Brace yourself for another fuel price hike next month and don’t expect any relief from climbing food prices, spiralling inflation and high interest rates for at least a year.

Economists told Weekend Witness yesterday that the volatile oil price continues to break records and that some economists overseas have even suggested it could reach $200 per barrel — almost double current record prices. However, local economists believe that this is unlikely and said that the strength of the rand is acting as something of a band aid and ensuring that the upcoming price hike will be marginal.

All agreed that it is still too early in the month to calculate or forecast exactly what the upcoming increase could be.

Goolam Ballim, Standard Bank’s chief economist yesterday warned that South Africans have become rapidly and sharply poorer and can only look forward to a chilly winter. He said there is a strong possibility that petrol and diesel will rise by another 10 to 15 cents in June.

Food, he said, would sustain double-digit price increases for some time to come.
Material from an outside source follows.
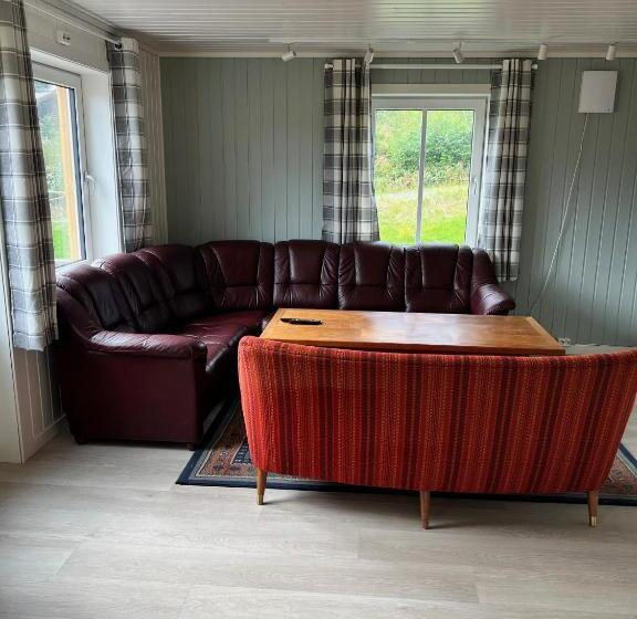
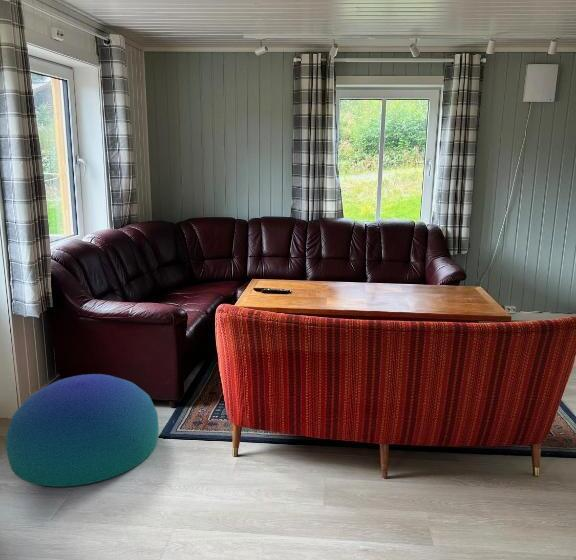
+ pouf [5,373,160,488]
He said it will take eight to 12 months for the latest fuel price hike to be fully felt throughout the economy.

With further price increases of basic inputs still in the pipeline, consumers can not expect any meaningful relief until the end of next year, he added.

Ian Marsberg, a macro strategist at ABSA, said it is unlikely that inflation will return to the Reserve Bank’s stipulated three to six percent (it bridged 10% in March) before the end of 2009.

However, fuel will not be the main driver of inflation for long. If Eskom’s full tariff increase is okayed, inflation will rocket and things will not improve before 2010, said Marsberg.

This also holds true for Nicky Weimar, a senior economist at Nedbank, who believes things will get worse before they get better. “For this year, the picture is ugly and it is likely to stay ugly,” he said.